Good managers extend their horizons, for both personal development and career advancement. Even though our own organizations afford innumerable challenges on which to expend time, we need to join in the activities of other organizations as well. Exposure to different organizational cultures reveals how other groups set priorities and make decisions. We can merely gain understanding or we can incorporate new practices into our management style. And, we can contribute our experience and knowledge to other groups.
- Join your professional group: Many professional associations include executives and managers at every level, and from organizations of every size. Lunches with speakers allow for pro-active self-introduction (networking – don’t just hang out with friends), as well as listening to the messages from the respected special guest.
- Find a board: Volunteering as a board member can be a career in itself. Members of high-powered boards usually were members of boards for smaller organizations earlier in their lives.
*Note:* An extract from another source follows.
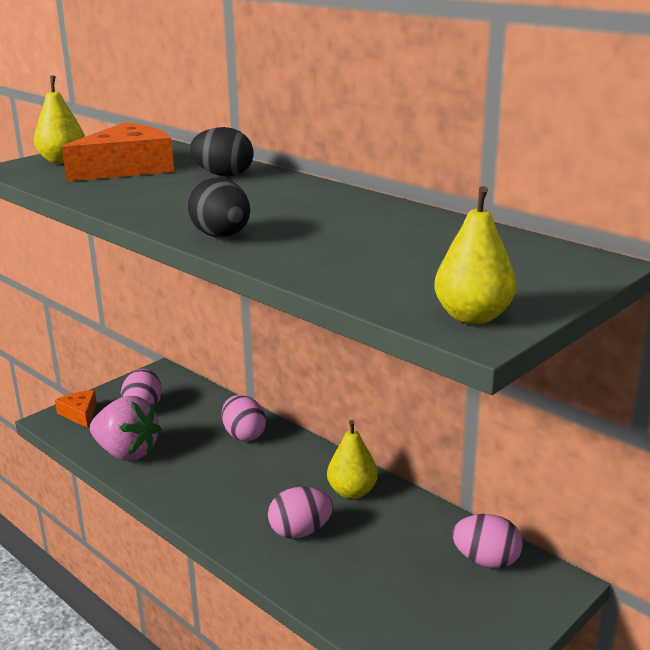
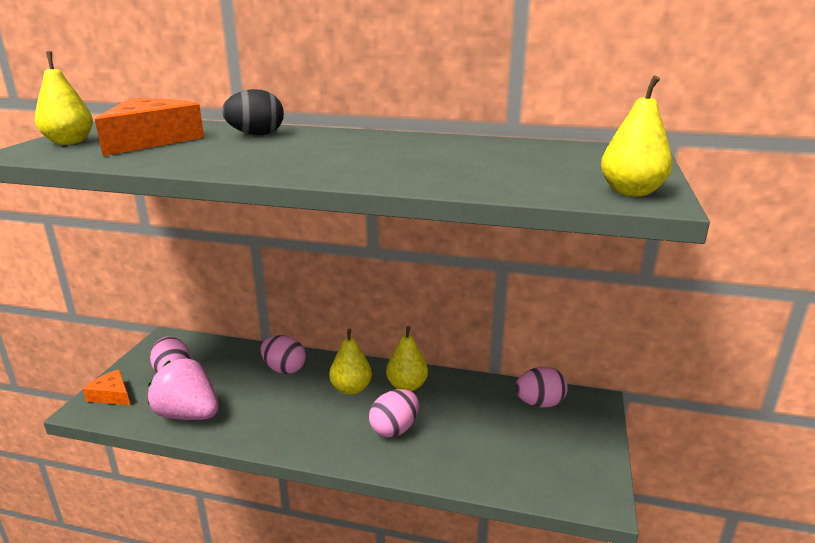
camera: 30 degrees left, 0 degrees up
(127, 452) = (188, 414): pink strawberry -> pink strawberry turned 150 degrees counterclockwise
(221, 236) = (337, 174): black egg -> none
(292, 476) = (351, 389): none -> yellow pear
Start local with a community organization, or apply to civic boards in late August each year, or move onto the board of your favourite charity.
Working with people from many backgrounds will be both enlightening and fun. If it’s not, don’t give up. Chalk the time up to experience and find another group.
While muttering once to my sort-of supervisor (I was teaching at a university and the listener was the departmental head, not exactly the classic supervisory relationship) about an evening obligation, he said mildly, "We need to learn to distinguish between activities that cost us energy, and those that provide it." A good point - it's not only OK, it's desirable to take on outside activities that energize us. Life doesn't have to be a penance.
ReplyDeleteGlad you got that lesson so quickly. One of my MBA classes spent several weeks on this!